Tuesday, October 1, 2013

THREE UNRELATED VERSES

Luke 16:16-18 (NRSV) - "The law and the prophets were in effect until John came; since then the good news of the kingdom of God is proclaimed, and everyone tries to enter it by force. 17 But it is easier for heaven and earth to pass away, than for one stroke of a letter in the law to be dropped. 18 "Anyone who divorces his wife and marries another commits adultery, and whoever marries a woman divorced from her husband commits adultery."
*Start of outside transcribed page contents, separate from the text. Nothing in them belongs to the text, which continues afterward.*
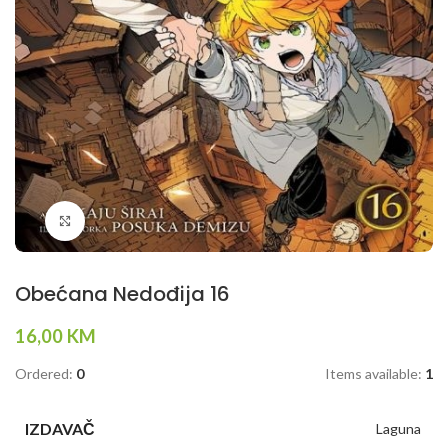
Klikni da povečaš
Obećana Nedođija 16
16,00
KM
Ordered:
0
Items available:
1
IZDAVAČ
Laguna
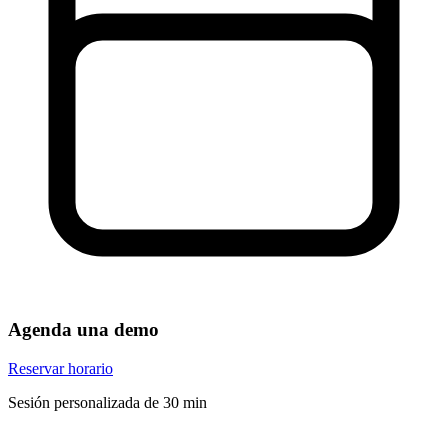
Agenda una demo
Reservar horario
Sesión personalizada de 30 min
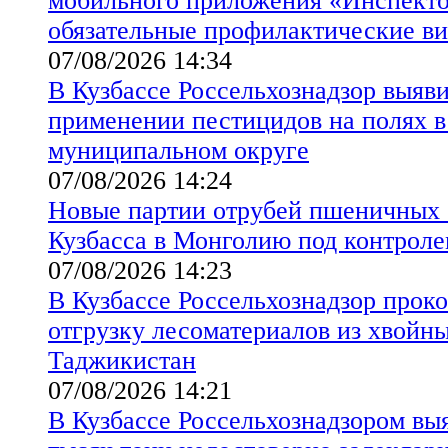
мобильного приложения «Инспект
обязательные профилактические в
07/08/2026 14:34
В Кузбассе Россельхознадзор выяв
применении пестицидов на полях 
муниципальном округе
07/08/2026 14:24
Новые партии отрубей пшеничных 
Кузбасса в Монголию под контроле
07/08/2026 14:23
В Кузбассе Россельхознадзор прок
отгрузку лесоматериалов из хвойны
Таджикистан
07/08/2026 14:21
В Кузбассе Россельхознадзором вы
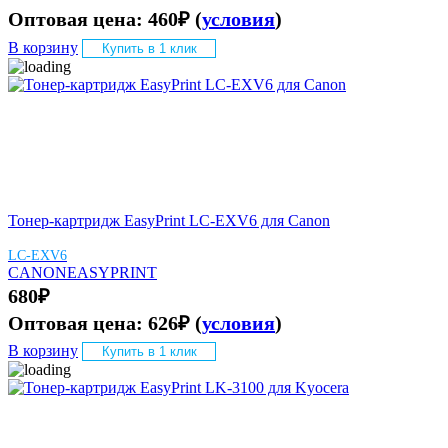
Оптовая цена:
460
₽
(
условия
)
В корзину
Купить в 1 клик
Тонер-картридж EasyPrint LC-EXV6 для Canon
LC-EXV6
CANON
EASYPRINT
680
₽
Оптовая цена:
626
₽
(
условия
)
В корзину
Купить в 1 клик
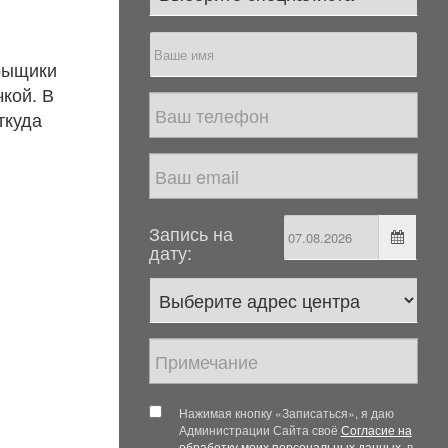
рыщики
кой. В
ткуда
Запись на
дату:
Нажимая кнопку «Записаться», я даю
Администрации Сайта своё
Согласие на
обработку моих персональных данных
, в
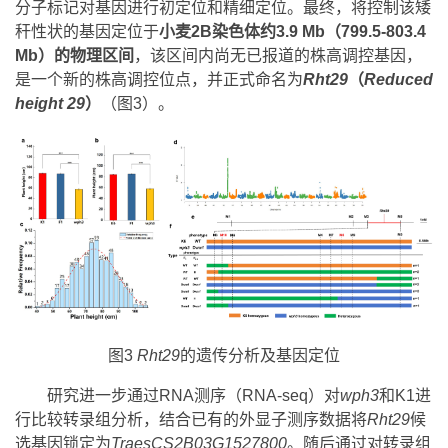
分子标记对基因进行初定位和精细定位。最终，将控制该矮
秆性状的基因定位于
小麦2B染色体约3.9 Mb（799.5-803.4
Mb）的物理区间
，该区间内尚无已报道的株高调控基因，
是一个新的株高调控位点，并正式命名为
Rht29
（
Reduced
height 29
）
（图3）。
图3
Rht29
的遗传分析及基因定位
研究进一步通过RNA测序（RNA-seq）对
wph3
和K1进
行比较转录组分析，结合已有的外显子测序数据将
Rht29
候
选基因锁定为
TraesCS2B03G1527800
。随后通过对转录组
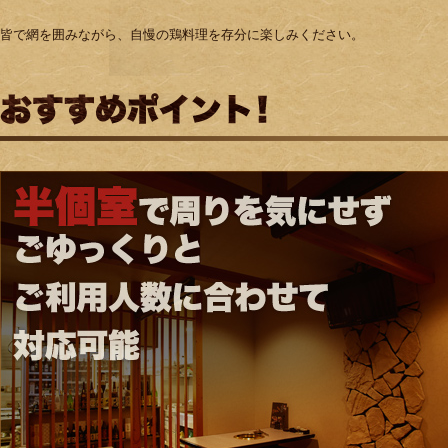
皆で網を囲みながら、自慢の鶏料理を存分に楽しみください。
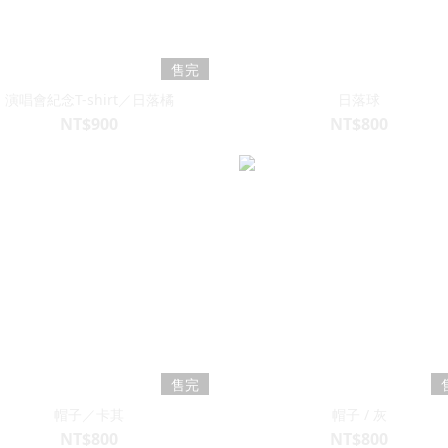
售完
演唱會紀念T-shirt／日落橘
日落球
NT$900
NT$800
售完
帽子／卡其
帽子 / 灰
NT$800
NT$800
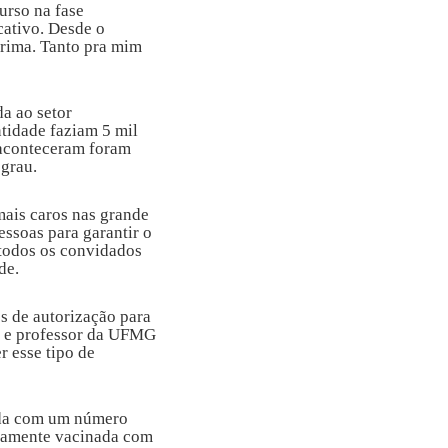
urso na fase
icativo. Desde o
grima. Tanto pra mim
a ao setor
tidade faziam 5 mil
 aconteceram foram
 grau.
mais caros nas grande
essoas para garantir o
 todos os convidados
de.
os de autorização para
ta e professor da UFMG
 esse tipo de
inda com um número
lenamente vacinada com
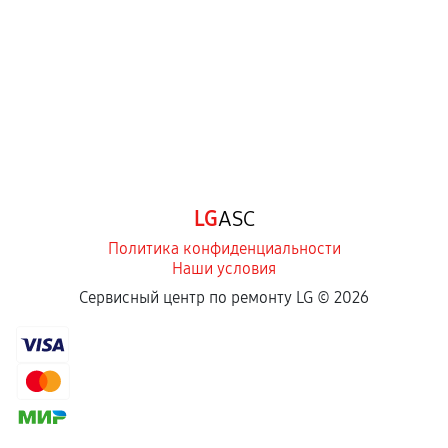
Самостоятельный ремонт или вмешательство
третьих лиц.
Естественный износ деталей, если иное не
предусмотрено отдельно.
Обращение после окончания гарантийного
срока.
Программные сбои, если это не указано в
LG
ASC
отдельных условиях.
Политика конфиденциальности
Наши условия
Если комплектующие куплены
Сервисный центр по ремонту LG ©
2026
самостоятельно
Гарантия на выполненные работы может
сохраняться полностью или частично, если
соблюдены следующие условия:
Предоставленные детали подходят по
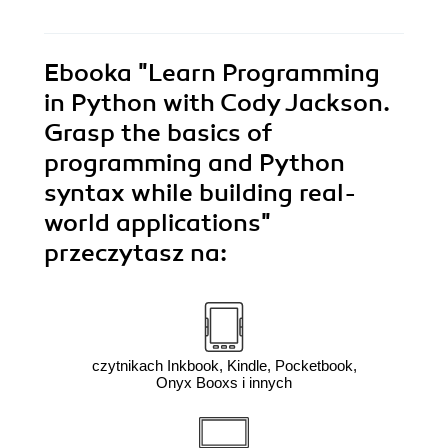
Ebooka
"Learn Programming
in Python with Cody Jackson.
Grasp the basics of
programming and Python
syntax while building real-
world applications"
przeczytasz na:
czytnikach Inkbook, Kindle, Pocketbook,
Onyx Booxs i innych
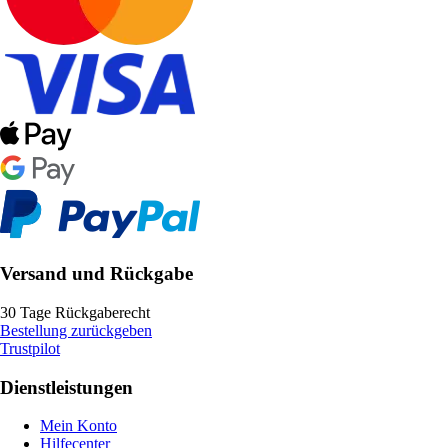
Versand und Rückgabe
30 Tage Rückgaberecht
Bestellung zurückgeben
Trustpilot
Dienstleistungen
Mein Konto
Hilfecenter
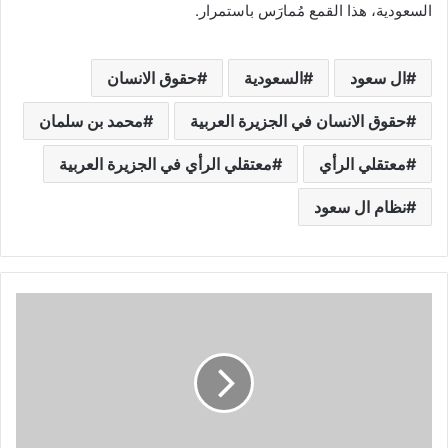
السعودية، هذا القمع مُمارَس باستمرار.
ال سعود
السعودية
حقوق الانسان
حقوق الانسان في الجزيرة العربية
محمد بن سلمان
معتقلي الرأي
معتقلي الرأي في الجزيرة العربية
نظام ال سعود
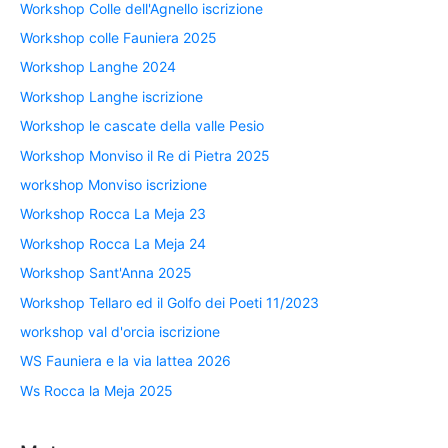
Workshop Colle dell'Agnello iscrizione
Workshop colle Fauniera 2025
Workshop Langhe 2024
Workshop Langhe iscrizione
Workshop le cascate della valle Pesio
Workshop Monviso il Re di Pietra 2025
workshop Monviso iscrizione
Workshop Rocca La Meja 23
Workshop Rocca La Meja 24
Workshop Sant'Anna 2025
Workshop Tellaro ed il Golfo dei Poeti 11/2023
workshop val d'orcia iscrizione
WS Fauniera e la via lattea 2026
Ws Rocca la Meja 2025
For someone who was rendering an “orderly” account,
Luke linked three diverse sayings of our Lord, which no amount
of scholarly research can ever possibly make clear,
as to the reason for their having been inserted here.
One must agree the verses do not tie together well,
and why they were included in this context, who can tell?
We know about the kingdom’s being preached since John, of course.
But what’s it mean to say that people enter it by force?
And why right after that did Jesus then go on to say,
it’s easier for heaven and the earth to pass away
than for one jot or tittle of the law of God to fail?
Was Jesus saying that it should be followed in detail?
If so, his tribute to the law ---was its intent to please
the ones who were the experts in the law, the Pharisees?
The subject of the next verse shifts abruptly to divorce,
remarriage after which becomes adultery perforce.
Again, it’s difficult to know what this verse has to do
with either what has come before or what will follow, too.
One thing about this verse, however, one should note with care,
is that, for Jesus, marriage is a permanent affair.
To marry after one’s divorced becomes adultery;
but Matthew adds except when there has been unchastity.
Which ever version one may choose to guide one through the deeps,
the truth remains that marriage should ideally be for keeps.